From Dan Crawford:
"The point of the post is that while one AEI economist [Viard] is willing to state the obvious about tax cuts [that since Reagan at least they have reduced revenue], and though he may state that no economist disputes the obvious, his more prominent colleagues at the AEI do dispute what the data so obviously shows. I went further, and noted that Viard had to know that his own institute is a big part of the problem.
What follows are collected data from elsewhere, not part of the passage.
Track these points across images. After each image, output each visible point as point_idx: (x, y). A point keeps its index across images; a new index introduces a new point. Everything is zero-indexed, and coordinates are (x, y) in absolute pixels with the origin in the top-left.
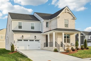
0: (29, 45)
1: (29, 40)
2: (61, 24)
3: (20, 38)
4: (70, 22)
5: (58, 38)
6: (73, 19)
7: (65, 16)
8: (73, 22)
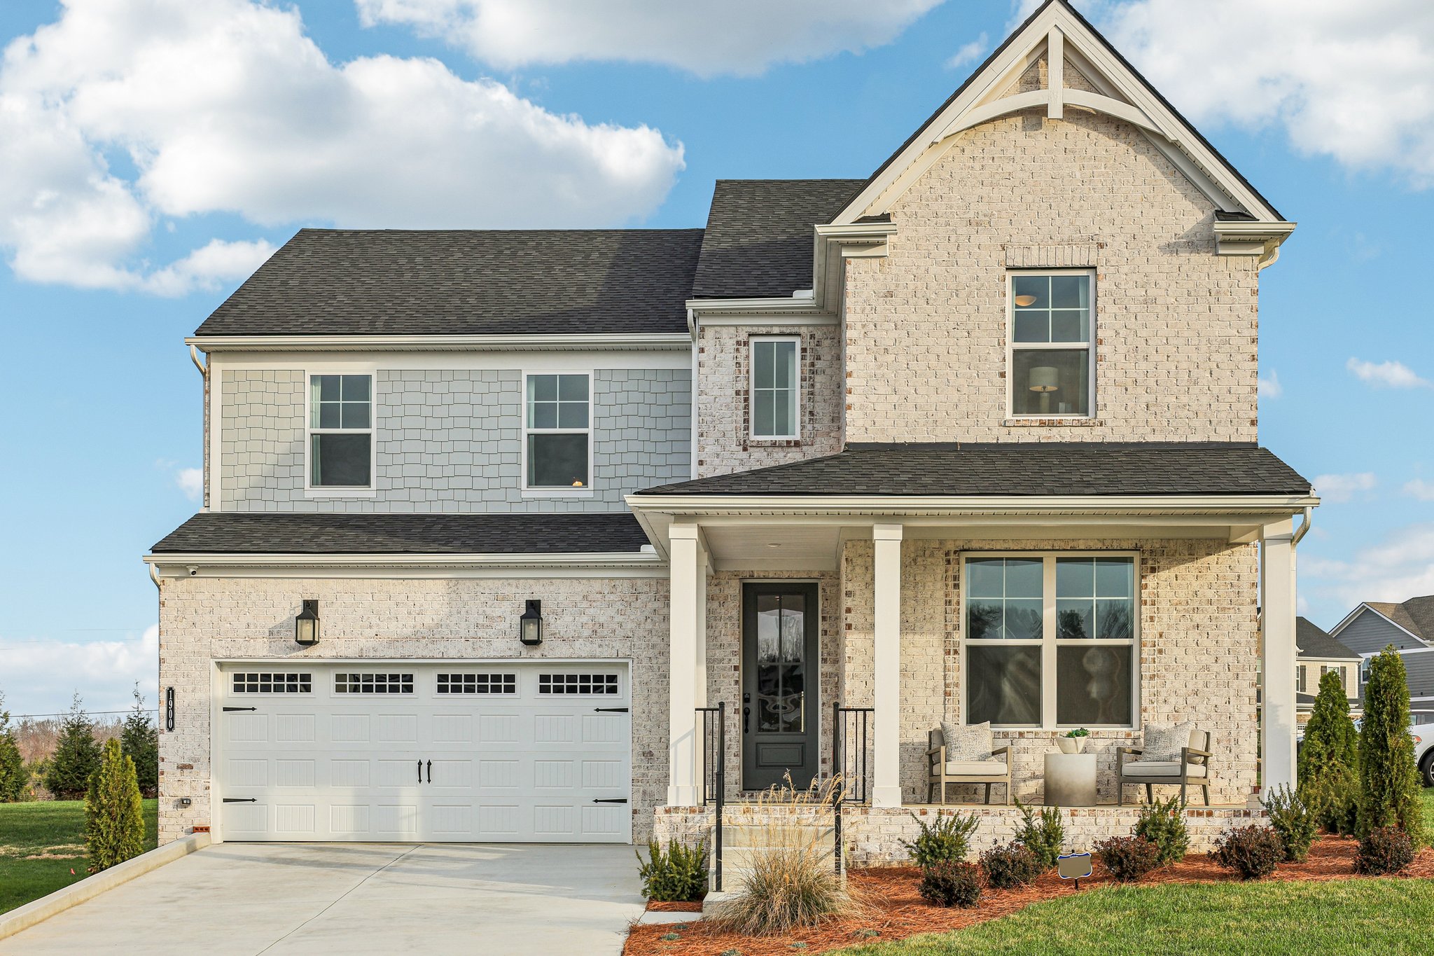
0: (424, 770)
1: (425, 683)
2: (933, 363)
3: (267, 645)
4: (1133, 308)
5: (855, 636)
6: (1201, 243)
7: (1029, 198)
8: (1212, 294)
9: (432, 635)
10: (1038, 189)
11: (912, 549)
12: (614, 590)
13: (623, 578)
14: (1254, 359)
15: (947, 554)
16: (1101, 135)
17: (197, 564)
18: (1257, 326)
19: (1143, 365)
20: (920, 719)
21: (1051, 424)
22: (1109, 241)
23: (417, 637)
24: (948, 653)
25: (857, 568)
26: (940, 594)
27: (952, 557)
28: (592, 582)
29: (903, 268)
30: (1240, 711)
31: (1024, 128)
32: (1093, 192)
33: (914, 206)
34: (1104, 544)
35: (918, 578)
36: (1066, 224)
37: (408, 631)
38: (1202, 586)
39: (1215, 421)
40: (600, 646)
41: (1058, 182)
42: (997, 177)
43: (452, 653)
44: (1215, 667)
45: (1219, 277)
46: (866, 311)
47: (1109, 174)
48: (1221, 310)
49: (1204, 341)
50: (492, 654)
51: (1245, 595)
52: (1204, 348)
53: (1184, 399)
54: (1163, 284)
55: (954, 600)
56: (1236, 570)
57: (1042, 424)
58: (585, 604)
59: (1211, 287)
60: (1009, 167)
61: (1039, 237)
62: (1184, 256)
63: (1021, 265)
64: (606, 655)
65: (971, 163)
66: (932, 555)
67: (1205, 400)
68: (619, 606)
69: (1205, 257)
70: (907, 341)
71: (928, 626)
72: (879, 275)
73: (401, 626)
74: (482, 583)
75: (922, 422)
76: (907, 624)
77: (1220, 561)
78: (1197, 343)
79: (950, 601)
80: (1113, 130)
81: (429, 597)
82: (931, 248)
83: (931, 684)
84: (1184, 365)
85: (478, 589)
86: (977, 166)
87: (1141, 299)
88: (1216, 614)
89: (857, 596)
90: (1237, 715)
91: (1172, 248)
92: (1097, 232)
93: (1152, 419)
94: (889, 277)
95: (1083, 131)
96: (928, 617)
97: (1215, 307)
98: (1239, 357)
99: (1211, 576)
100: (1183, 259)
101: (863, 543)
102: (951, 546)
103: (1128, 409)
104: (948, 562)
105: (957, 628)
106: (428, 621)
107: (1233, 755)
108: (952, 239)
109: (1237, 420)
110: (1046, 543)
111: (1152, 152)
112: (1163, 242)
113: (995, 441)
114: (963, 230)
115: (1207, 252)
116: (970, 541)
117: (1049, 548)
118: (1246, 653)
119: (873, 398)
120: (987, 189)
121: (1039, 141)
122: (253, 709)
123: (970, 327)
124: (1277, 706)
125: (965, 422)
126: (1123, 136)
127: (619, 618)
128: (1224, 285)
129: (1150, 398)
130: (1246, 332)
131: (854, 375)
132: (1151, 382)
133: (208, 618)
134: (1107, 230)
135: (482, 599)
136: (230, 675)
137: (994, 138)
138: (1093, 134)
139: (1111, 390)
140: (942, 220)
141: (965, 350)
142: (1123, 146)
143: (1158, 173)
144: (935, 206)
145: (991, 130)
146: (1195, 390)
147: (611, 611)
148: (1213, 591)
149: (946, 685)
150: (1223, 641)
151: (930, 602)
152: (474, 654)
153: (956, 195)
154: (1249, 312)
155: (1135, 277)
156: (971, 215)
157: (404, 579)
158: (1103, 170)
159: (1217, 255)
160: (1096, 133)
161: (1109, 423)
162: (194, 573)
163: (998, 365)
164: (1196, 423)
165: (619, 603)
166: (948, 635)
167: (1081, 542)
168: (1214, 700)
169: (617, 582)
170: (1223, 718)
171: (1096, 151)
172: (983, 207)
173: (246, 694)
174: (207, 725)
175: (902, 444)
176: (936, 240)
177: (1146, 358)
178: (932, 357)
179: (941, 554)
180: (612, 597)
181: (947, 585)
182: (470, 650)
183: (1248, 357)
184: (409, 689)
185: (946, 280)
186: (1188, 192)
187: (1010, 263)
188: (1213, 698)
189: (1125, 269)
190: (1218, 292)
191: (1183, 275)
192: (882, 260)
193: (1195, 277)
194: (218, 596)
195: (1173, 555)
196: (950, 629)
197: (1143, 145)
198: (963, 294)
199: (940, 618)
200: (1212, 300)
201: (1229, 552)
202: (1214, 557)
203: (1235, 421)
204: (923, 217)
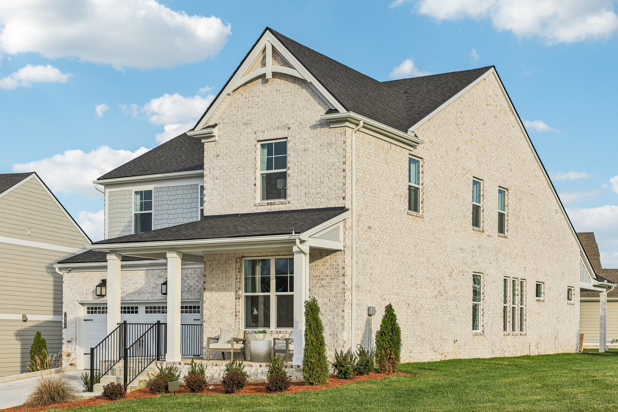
1: (142, 310)
2: (232, 182)
3: (92, 296)
4: (300, 153)
5: (206, 293)
6: (325, 123)
7: (264, 111)
8: (329, 144)
9: (139, 292)
10: (267, 107)
11: (225, 257)
12: (195, 272)
13: (198, 268)
14: (344, 171)
15: (236, 259)
16: (289, 82)
17: (70, 267)
18: (345, 157)
19: (304, 177)
20: (227, 326)
21: (271, 204)
22: (292, 126)
23: (135, 293)
24: (236, 299)
25: (207, 265)
26: (234, 275)
27: (238, 260)
28: (188, 269)
29: (222, 145)
30: (338, 322)
31: (262, 83)
32: (286, 106)
33: (226, 119)
34: (289, 253)
35: (227, 269)
36: (277, 121)
37: (132, 291)
38: (324, 269)
39: (330, 198)
40: (191, 295)
41: (274, 104)
42: (253, 104)
43: (146, 299)
44: (329, 304)
45: (331, 137)
46: (210, 163)
47: (292, 98)
48: (332, 151)
49: (326, 165)
50: (157, 298)
51: (340, 272)
52: (326, 168)
53: (318, 190)
54: (311, 142)
55: (239, 277)
56: (337, 262)
57: (268, 204)
58: (186, 278)
59: (328, 142)
60: (257, 100)
61: (268, 127)
62: (319, 129)
63: (261, 139)
64: (192, 298)
65: (245, 100)
66: (231, 260)
67: (326, 190)
68: (197, 279)
69: (326, 129)
70: (224, 174)
71: (230, 288)
72: (215, 149)
73: (130, 288)
74: (154, 271)
75: (228, 206)
76: (223, 287)
77: (331, 258)
78: (323, 166)
79: (237, 278)
80: (293, 80)
81: (139, 277)
82: (232, 136)
83: (231, 311)
84: (318, 176)
85: (154, 273)
86: (247, 101)
87: (303, 149)
88: (330, 281)
89: (207, 277)
90: (337, 324)
91: (314, 127)
92: (288, 123)
93: (307, 199)
94: (218, 149)
95: (283, 81)
96: (230, 284)
97: (330, 150)
98: (339, 170)
99: (328, 264)
100: (318, 131)
101: (209, 256)
102: (238, 256)
103: (298, 196)
104: (237, 262)
105: (239, 288)
106: (138, 286)
107: (335, 341)
108: (239, 131)
109: (338, 197)
110: (270, 253)
111: (307, 87)
112: (311, 125)
113: (252, 212)
114: (242, 127)
115: (327, 127)
116: (244, 253)
117: (271, 255)
118: (341, 297)
119: (212, 198)
120: (250, 110)
121: (268, 87)
122: (92, 320)
123: (244, 166)
124: (298, 322)
125: (242, 205)
126: (297, 82)
127: (197, 284)
128: (333, 140)
129: (306, 190)
130: (341, 160)
131: (206, 189)
132: (307, 184)
133: (76, 286)
134: (291, 122)
135: (155, 277)
136: (85, 307)
137: (252, 88)
138: (286, 82)
139: (292, 188)
140: (235, 124)
141: (243, 176)
142: (297, 86)
143: (309, 95)
144: (232, 119)
145: (252, 86)
146: (322, 186)
147: (194, 281)
148: (328, 271)
149: (236, 312)
150: (332, 292)
151: (231, 278)
152: (152, 299)
153: (239, 113)
154: (342, 151)
155: (301, 140)
156: (245, 121)
157: (131, 270)
158: (290, 97)
159: (331, 128)
160: (287, 82)
161: (292, 202)
162: (70, 270)
163: (253, 181)
164: (323, 200)
165: (197, 278)
166: (236, 292)
167: (282, 252)
168: (329, 318)
169: (197, 269)
170: (332, 325)
171: (287, 89)
172: (249, 117)
173: (90, 315)
174: (75, 326)
175: (222, 215)
176: (233, 132)
177: (305, 174)
178: (232, 179)
179: (234, 259)
180: (195, 275)
181: (236, 271)
182: (150, 297)
183: (342, 170)
184: (137, 312)
185: (236, 148)
186: (320, 102)
187: (258, 139)
188: (328, 317)
189: (297, 137)
190: (331, 144)
191: (318, 138)
192: (215, 142)
193: (322, 138)
194: (79, 279)
195: (314, 256)
196: (237, 289)
197: (304, 85)
198: (242, 153)
199: (234, 285)
200: (329, 147)
201: (334, 254)
202: (329, 256)
203: (337, 198)
204: (229, 123)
Pethokoukis' [his more prominent colleague] next sentence: "Supply-side economics is simply a school of economic thought that believes a) incentives matter, b) high tax rates are bad for growth, and b) inflation is fundamentally a monetary phenomenon."
I'll ignore the grammatical error toward the end of the sentence - there are enough substantive issues in the post - and merely point out: "incentives matter" is not something that defines supply-side economics any more than having two arms and two legs is a defining property of people of Swedish extraction.
I have yet to meet an economist of any stripe who doesn't believe incentives matter, just as I cannot think of any country whose citizens don't typically come equipped with four limbs. Its just that typically different schools of thought think incentives matter in different ways."
The rest of the post goes on to discuss incentives in Marx and Keynes, and how ridiculous this claim about supply side economics is. The thing is, "supply side economics" isn't really even an economic theory. It was a disposition of policymakers and some economists close to policy makers originating in the 70s and 80s that had some tangential relation to some of the discussions going on among economists at the time.